To conclude; since the present hatred and violence of parties is so unspeakably pernicious to the community, and none can do a better service to their country than those who use their utmost endeavours to extinguish it, we may reasonably hope, that the more elegant part of the nation will give a good example to the rest; and put an end to so absurd and foolish a practice, which makes our most refined diversions detrimental to the publick, and, in a particular manner, destructive of all politeness.

[1. ]“till jest, now growing cruel, turned to open frenzy—” Horace Epistles II.i.148–49.

[2. ]Sir Courtly Nice; Or, It Cannot Be, a comedy by John Crowne, was first staged in 1685. Still popular during the publication of The Freeholder, it was produced three times in London during the 1715–16 season. By the early eighteenth century, Hothead and Testimony had become common political caricatures.

[3. ]Charles II reigned 1660–85.

[4. ]Addison is referring to two actors, Henry Norris (1665–1731), commonly called “Jubilee-Dicky” and William Penkethman (or Pinkethman, d. 1725), nicknamed “Pinky.” A Biographical Dictionary of Actors, Actresses, Musicians, Dancers, Managers, and Other Stage Personnel in London (1660–1800), vol. 2, by Philip H. Highfill, Jr., Kalman A. Burnim, and Edward A. Langhans (Carbondale: Southern Illinois University Press, 1987), 50–53, 320–29.

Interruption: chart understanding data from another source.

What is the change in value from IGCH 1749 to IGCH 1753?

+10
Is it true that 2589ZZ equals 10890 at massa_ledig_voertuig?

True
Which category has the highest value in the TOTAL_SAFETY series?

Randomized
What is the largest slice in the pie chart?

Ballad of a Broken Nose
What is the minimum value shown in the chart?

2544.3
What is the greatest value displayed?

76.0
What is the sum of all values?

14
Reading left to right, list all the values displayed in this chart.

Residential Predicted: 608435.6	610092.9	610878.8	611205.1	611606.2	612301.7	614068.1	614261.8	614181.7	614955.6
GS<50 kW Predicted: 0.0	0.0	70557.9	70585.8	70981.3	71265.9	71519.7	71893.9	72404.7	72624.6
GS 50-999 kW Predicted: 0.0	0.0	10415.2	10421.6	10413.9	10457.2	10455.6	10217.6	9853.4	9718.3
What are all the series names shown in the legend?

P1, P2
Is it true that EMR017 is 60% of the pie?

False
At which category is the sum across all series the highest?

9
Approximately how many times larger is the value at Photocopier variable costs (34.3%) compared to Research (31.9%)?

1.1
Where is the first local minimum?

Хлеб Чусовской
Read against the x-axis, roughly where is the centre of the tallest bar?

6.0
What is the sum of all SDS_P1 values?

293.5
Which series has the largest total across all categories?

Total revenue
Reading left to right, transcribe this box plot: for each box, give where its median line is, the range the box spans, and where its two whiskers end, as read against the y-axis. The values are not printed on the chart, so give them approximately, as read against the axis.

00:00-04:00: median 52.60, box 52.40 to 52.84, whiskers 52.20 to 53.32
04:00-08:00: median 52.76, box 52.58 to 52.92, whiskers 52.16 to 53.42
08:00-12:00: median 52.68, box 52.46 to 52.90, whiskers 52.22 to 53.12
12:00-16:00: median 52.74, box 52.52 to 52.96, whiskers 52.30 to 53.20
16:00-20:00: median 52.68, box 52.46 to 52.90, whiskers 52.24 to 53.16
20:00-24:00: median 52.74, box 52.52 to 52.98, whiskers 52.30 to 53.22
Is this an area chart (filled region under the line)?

[5. ]A standard character in Italian and French farce, the cowardly and boasting Scaramouch was constantly bludgeoned by Harlequin.

[6. ]Christopher Bullock’s A Woman’s Revenge; or, A Match in Newgate was published and first staged in October, 1715. Emmett L. Avery, ed. The London Stage, 1660–1800, part 2, vol. 1 (Carbondale: Southern Illinois University Press, 1960), 372.

[7. ]One of James Stuart’s generals, Thomas Forster surrendered at Preston; he was imprisoned in and eventually escaped from Newgate.

[8. ]William Maxwell, Lord Nithsdale supported James Stuart, was imprisoned following the battle at Preston, and escaped from the Tower in February of 1716.